──────── Приведённый текст ────────

§1. Взаимонаправленные векторы
§1. Взаимонаправленные векторы
Взаимоотношение М. Хайдеггера и японской философии во многом определялось спецификой исторического момента, в который происходило формирование основных идей и концепций японской мысли. В целом, восточные воздействия на Хайдеггера носили скорее случайный, нежели систематический характер, так что несмотря на отдельные примеры заинтересованности немецкого мыслителя восточными интеллектуальными традициями, он прежде всего оставался западным философом и работал в западной парадигме. Черты сходства, которые порой отмечаются, между Хайдеггеровскими построениями и восточной мыслью объясняются не генетической связью и не сознательным заимствованием, но скорее некоторой общностью вопрошания, устремленного в глубину или в самую суть бытия, в те его основания, где утрачивается способность речи и действует лишь непосредственное переживание реальности.

──────── Исходные данные ────────

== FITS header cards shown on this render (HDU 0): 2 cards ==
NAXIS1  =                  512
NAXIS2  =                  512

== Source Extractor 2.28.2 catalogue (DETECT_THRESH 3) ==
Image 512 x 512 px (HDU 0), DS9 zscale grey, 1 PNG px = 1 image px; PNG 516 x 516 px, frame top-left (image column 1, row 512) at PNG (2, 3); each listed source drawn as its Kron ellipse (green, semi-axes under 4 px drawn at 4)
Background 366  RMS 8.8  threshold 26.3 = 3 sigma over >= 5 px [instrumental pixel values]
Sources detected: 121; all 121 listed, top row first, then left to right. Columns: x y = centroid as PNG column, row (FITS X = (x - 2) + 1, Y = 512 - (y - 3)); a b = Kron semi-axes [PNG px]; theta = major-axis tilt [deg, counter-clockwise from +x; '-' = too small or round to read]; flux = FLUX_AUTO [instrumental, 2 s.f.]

────────

[Что нужно сделать]
a. Изложите суть фрагмента о Хайдеггере и японской философии в двух предложениях.
b. Назовите все объяснения сходства между построениями Хайдеггера и восточной мыслью, которые упоминаются во фрагменте о Хайдеггере и японской философии, включая отвергнутые.
c. Ответьте на вопросы по фрагменту о Хайдеггере и японской философии.
(i) Каким, согласно фрагменту, был характер восточных воздействий на Хайдеггера?
(ii) В какой парадигме прежде всего работал Хайдеггер?
(iii) Что действует в тех основаниях бытия, где утрачивается способность речи?

[Ответы по порядку]
a. Взаимоотношение Хайдеггера и японской философии во многом определялось спецификой исторического момента, а восточные воздействия на него носили скорее случайный характер, так что он оставался западным философом. Черты сходства его построений с восточной мыслью объясняются не генетической связью и не сознательным заимствованием, а общностью вопрошания, устремленного в самую суть бытия.

b.
Генетическая связь (отвергнута)
Сознательное заимствование (отвергнуто)
Общность вопрошания, устремленного в глубину или в самую суть бытия (принято)

c.
(i) Скорее случайным, нежели систематическим.
(ii) В западной.
(iii) Лишь непосредственное переживание реальности.